State aid: Commission approves Belgian tax measures for maritime transport

Belgium has also committed to a number of changes to its scheme to prevent any discrimination between shipping companies and registries of different European Economic Area (EEA) States and to avoid undue competition distortions.

Under the Belgian scheme, a shipping company is taxed on the basis of ship tonnage (i.e. based on size of shipping fleet) rather than the actual profits of the company. In particular, tonnage taxation will be applied to a shipping company’s

  • core revenues from shipping activities, such as cargo and passenger transport;
  • certain ancillary revenues that are closely connected to shipping activities (which are now capped at a maximum of 50% of a ship’s operating revenues); and
  • revenues from towage and dredging as well as onshore ship management activities, subject to certain conditions.

The Belgian scheme requires that if a shipping company wants to benefit from the scheme, a significant part of its fleet flies the flag of an EU or EEA State.

In this respect, the Belgian authorities have committed to extend the benefit of tonnage tax to all eligible ships that fly an EEA flag. This will prevent any discrimination between shipping companies and registries of different EEA States and preserve internal market rules on freedom of establishment.

The Commission assessed the amended measures under EU State aid rules, in particular its Guidelines on State aid to maritime transport. It concluded that the Belgian scheme is in line with EU State aid rules, because it will provide incentives to maintain maritime jobs within the EU, whilst preserving competition within the EU Single Market. More specifically, it will encourage shipping companies to register their ships in Europe and thus commit to high social, environmental and safety standards.

Background

To address the risk of flagging out and relocation of shipping companies to low-tax countries outside of the EU, the Commission’s 2004 Guidelines on State aid to maritime transport allow Member States to adopt measures that improve the fiscal climate for shipping companies. The most prominent of such measures is tonnage tax, whereby shipping companies can apply to be taxed based on a notional profit or the tonnage they operate, instead of being taxed under the normal corporate tax system. Only companies that are active in maritime transport (defined as the transport of goods and persons by sea) are eligible for measures under the Maritime Guidelines. In addition, under the Maritime Guidelines, beneficiaries are required to increase and at least maintain a certain share of their fleet under EEA flag.

Since 2004, the Commission’s decision-making practice under the Maritime Guidelines has further clarified the eligible transport activities and compatibility conditions to ensure that the main objectives of the Maritime Guidelines are met.
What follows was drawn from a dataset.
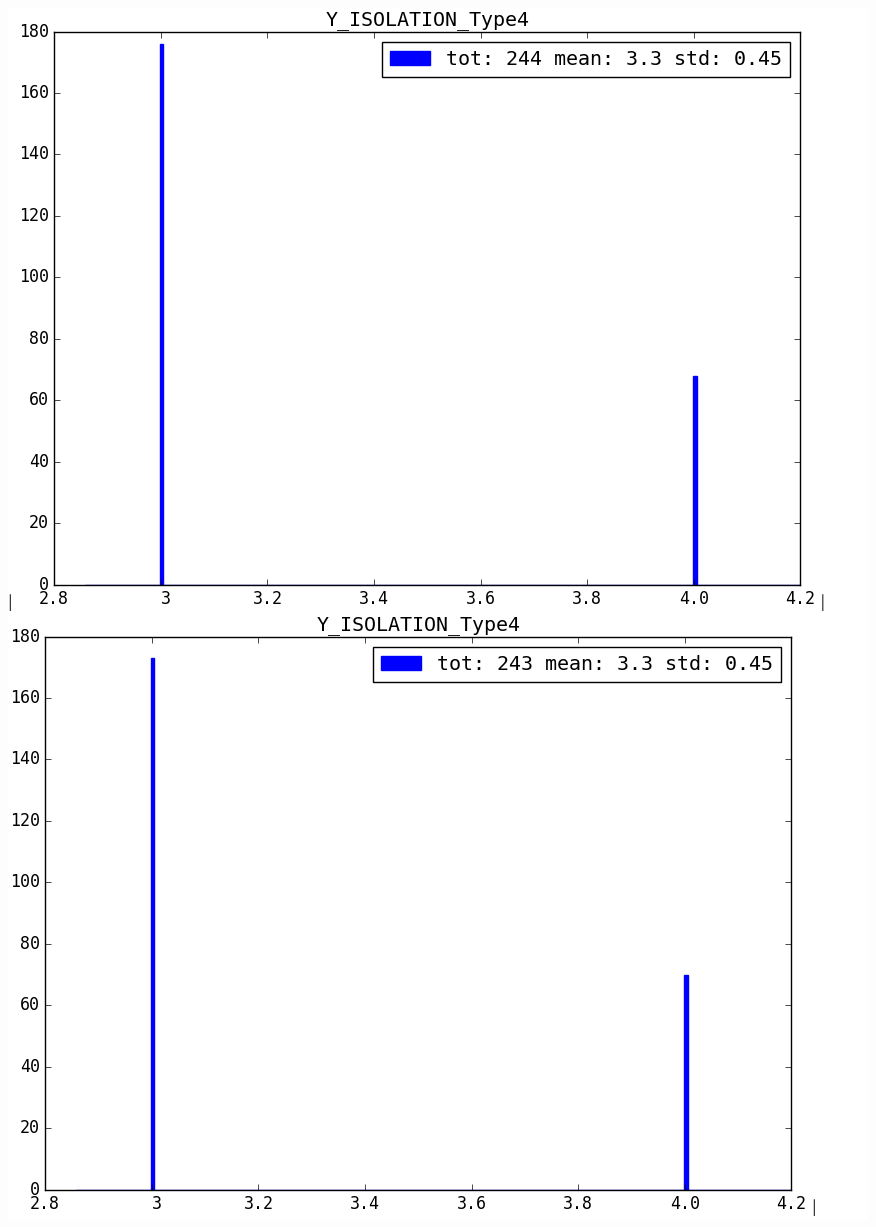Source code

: | ![](data-dv36_vs_dv42-no_velo_pions/Y_ISOLATION_Type4_dv36.png) | ![](data-dv36_vs_dv42-no_velo_pions/Y_ISOLATION_Type4_dv42.png) |
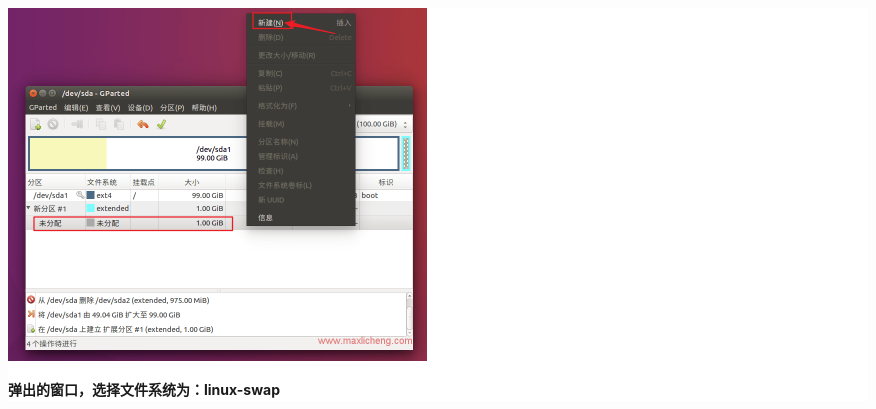 <img src="img/061619_0749_VMubuntu17.png" alt="《VM虚拟机ubuntu硬盘容量扩展》" style="zoom:50%;" />

**弹出的窗口，选择文件系统为：linux-swap**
The Commission ensures in particular there are no spill-over of the favourable tax treatment of shipping companies into other sectors unrelated to maritime transport, that there are no discrimination of other EEA State registries, and that the aid does not exceed the ceiling set out in the Maritime Guidelines.

The Commission’s most recent decisions concern the Swedish tonnage tax scheme (Case SA.43642), a German scheme for the reduction of social contributions for seafarers (Case SA.45258) and the Lithuanian tonnage tax scheme (Case SA.45764). The Commission had previously approved the Belgian tax measures in favour of maritime transport until 31 December 2012 in State aid case C 20/2003.

The non-confidential version of the decision will be made available under the case number SA.41330 in the State Aid Register on the DG Competition website once any confidentiality issues have been resolved. New publications of state aid decisions on the internet and in the Official Journal are listed in the State Aid Weekly e-News.